Salah satu penilaian akademis mengatakan keterlambatan WHO itu “tidak diragukan lagi berkontribusi pada meluasnya wabah dalam skala yang belum pernah terjadi sebelumnya.”

Sarat Politisasi 

Banyak pihak mengkritik WHO terlalu birokratis, terstruktur buruk, dan terlalu bergantung pada donor besar.

Pada 2014, mantan konsultan WHO, Charles Clift, menulis bahwa organisasi tersebut “terlalu dipolitisasi, terlalu birokratis, terlalu didominasi staf medis yang terlalu terpaku pada solusi medis ketika sumber masalah sering kali berasal dari sisi sosial dan ekonomi.”

Clift juga menganggap WHO takut menyentuh masalah kontroversial dan lambat untuk beradaptasi dengan perubahan.

Setiap negara anggota WHO memang wajib membayar iuran berdasarkan kekayaan dan populasi negara tersebut setiap tahun. Namun, iuran ini hanya sekitar seperempat dari dana WHO.

Sisanya, WHO mendapat suntikan dana dari sumbangan sukarela dan sumbangan efektif negara-negara atau individu dan organisasi lain.

Keanggotaan Taiwan di WHO

Taiwan tak pernah menjadi anggota penuh, namun sempat diizinkan menghadiri rapat dan acara WHO sebagai observer atau pengamat antara 2009-2016.

Akan tetapi, melansir The Washington Post, akibat tekanan dari China, WHO melarang delegasi Taiwan menghadiri majelis tahunan WHO.

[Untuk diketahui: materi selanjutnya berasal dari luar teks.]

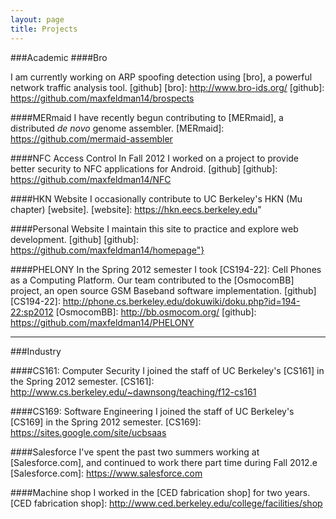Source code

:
 ```yaml
---
layout: page
title: Projects
---
```

###Academic
####Bro

I am currently working on ARP spoofing detection using [bro], a powerful network traffic analysis tool.
[github]
[bro]: http://www.bro-ids.org/
[github]: https://github.com/maxfeldman14/brospects

####MERmaid
I have recently begun contributing to [MERmaid], a distributed *de novo* genome assembler.
[MERmaid]: https://github.com/mermaid-assembler

####NFC Access Control
In Fall 2012 I worked on a project to provide better security to NFC applications for Android.
[github]
[github]: https://github.com/maxfeldman14/NFC

####HKN Website
I occasionally contribute to UC Berkeley's HKN (Mu chapter) [website].
[website]: https://hkn.eecs.berkeley.edu"

####Personal Website
I maintain this site to practice and explore web development.
[github]
[github]: https://github.com/maxfeldman14/homepage"}

####PHELONY
In the Spring 2012 semester I took [CS194-22]: Cell Phones as a Computing Platform. Our team contributed to the [OsmocomBB] project, an open source GSM Baseband software implementation.
[github]
[CS194-22]: http://phone.cs.berkeley.edu/dokuwiki/doku.php?id=194-22:sp2012
[OsmocomBB]: http://bb.osmocom.org/
[github]: https://github.com/maxfeldman14/PHELONY

----------------------------------------
###Industry

####CS161: Computer Security
I joined the staff of UC Berkeley's [CS161] in the Spring 2012 semester.
[CS161]: http://www.cs.berkeley.edu/~dawnsong/teaching/f12-cs161

####CS169: Software Engineering
I joined the staff of UC Berkeley's [CS169]  in the Spring 2012 semester.
[CS169]: https://sites.google.com/site/ucbsaas

####Salesforce
I've spent the past two summers working at [Salesforce.com], and continued to work there part time during Fall 2012.e
[Salesforce.com]: https://www.salesforce.com

####Machine shop
I worked in the [CED fabrication shop] for two years.
[CED fabrication shop]: http://www.ced.berkeley.edu/college/facilities/shop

Media lokal Taiwan juga menyebutkan sejumlah wartawannya tidak diberi akses meliput majelis tahunan WHO.
Tekanan politik China juga membuat WHO hingga saat ini mengabaikan pengajuan keanggotaan Taiwan.

Namun, sejumlah pihak menganggap keberhasilan Taiwan menangani dan menekan penularan virus corona (Covid-19) semakin memperkuat nilai tawar Taipei terkait keanggotaannya di WHO.

Pengeluaran Berlebihan

WHO pernah dikritik lantaran pengeluarannya yang bengkak, terutama dalam hal perjalanan para staf dan pejabatnya.

Biaya pengeluaran perjalanan para pejabat WHO tersebut bahkan digadang melebihi biaya lembaga dalam menangani isu kesehatan mental, HIV/AIDS, tuberkolosis, dan malaria.

Menurut laporan Associated Press, WHO kerap menghabiskan sekitar US$200 juta setiap tahun untuk ongkos dinas para pejabatnya.

Mantan Dirjen WHO, Margaret Chan, bahkan dilaporkan menginap di sebuah hotel mewah seharga US$1.800 malam saat mengunjungi Guinea, Afrika Barat, pada 2017 lalu untuk merayakan penemuan vaksin pertama Ebola.